I have been on that door many times, and it threw me to tears. There are times now when I am forced to view all my own self-harm and attempts in a different light. My arms light up, and I realize the only way for me to be able to help these people truly is to try and lead them by overcoming these feelings completely. The closer I get to trying to help the more I realize that to help, sometimes, it means destroying yourself. In an unhelpful way, too. In my father’s case, it made me realize that not all people can be saved. And that he might have killed me, too. He and his father had annual brawls. I decided to come to terms with the fact that it was out of my control, but for some reason this still seemed like I messed up. There was always more to unearth from that experience.
With my friend, a therapist would tell me, “there’s no way you could have known.” True. Yet I did. And what I did was useless. I’ve come to realize, the more I keep to myself the worse these things get. I can see all the deepness in the world, but the best course would have been to simply share, in the moment, rather than assuming, if he was alright. Or to try and convey my worries to others who knew him better.
What should you do if you struggle with strength? Accept that you need time alone, and accept that you need help. We must try, but its futile to destroy yourself senselessly.
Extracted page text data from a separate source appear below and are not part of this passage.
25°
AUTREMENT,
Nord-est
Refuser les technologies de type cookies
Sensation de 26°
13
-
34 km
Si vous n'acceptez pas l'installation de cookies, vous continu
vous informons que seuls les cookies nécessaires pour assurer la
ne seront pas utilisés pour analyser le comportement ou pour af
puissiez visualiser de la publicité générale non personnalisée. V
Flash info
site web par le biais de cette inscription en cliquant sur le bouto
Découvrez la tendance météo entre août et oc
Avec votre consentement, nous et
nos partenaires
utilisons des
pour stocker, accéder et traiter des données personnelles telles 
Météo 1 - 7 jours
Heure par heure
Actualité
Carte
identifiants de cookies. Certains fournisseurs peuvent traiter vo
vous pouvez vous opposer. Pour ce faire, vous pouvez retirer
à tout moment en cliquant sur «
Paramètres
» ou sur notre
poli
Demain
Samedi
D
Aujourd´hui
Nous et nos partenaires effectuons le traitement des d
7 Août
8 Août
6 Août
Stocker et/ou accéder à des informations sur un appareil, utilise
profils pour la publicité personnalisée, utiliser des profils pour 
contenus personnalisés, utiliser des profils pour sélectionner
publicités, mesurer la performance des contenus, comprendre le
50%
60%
I actively inhabit this everyday, and am trying my best. The Buddha, through the buddha-body of perfect emanation, was said to teach the dharma to his mother in heaven. I have attained that same body, and only until now was I convinced of its use. To incarnate “perfection” is not to be perfect but to share. When the Buddha opens his mind, away from his physical body, then he is able to teach his mother the dharma. In more oblique egoistic terms, we could say, the image and culture that his mother left on this earth, leaves traces. Traces in the rituals she left for others, traces in these realms of the spirit. The Buddha no longer assumes, in ignorance, that because she is dead she is gone and “unredeemable”. Whatever karma she is that leads to her rebirth, he works upon the world to ensure she can be led into heaven. In the same way, the death of my friend gives me hope and he still brought with him a light of his own that he taught me—none of us can do this alone. From that point on I was never the same. I felt distinctly that I was doing him proud, his legacy well, with the path I was now traveling on. “If the universe is random then we as people are what make it right,” is what I would say to him now. We must have each other. It is why the Buddha turns down complete Nirvana—as Aurobindo notes—so he can continue to help others—we cannot ignore the dharma. All else is suffering.
Deathless; Enshrinement; Grateful.
Devour the sun and the sun-devourers. Never stop aspiring. The days we relinquish our hope is the day we relinquish all chance of hope at all. We grow complacent and lose in other ways that become dangerous, subtly, to the hope, the power and grace of others. Become the flaming sun, sharing its warmth with others. Entice the heat, the pain, and its absolution. Enjoy and love. Be at peace and make amends where it makes sense. Take upon the gift of giving for others, lifting them up with you. Smile. Laugh. Cry.
Be. Never stop being. You are a gift to so many—use your life, be this life in its actual continuum! Don’t shy away, unless if you need it, for the time being. Aspire, always. Pray if you need, and ask for help.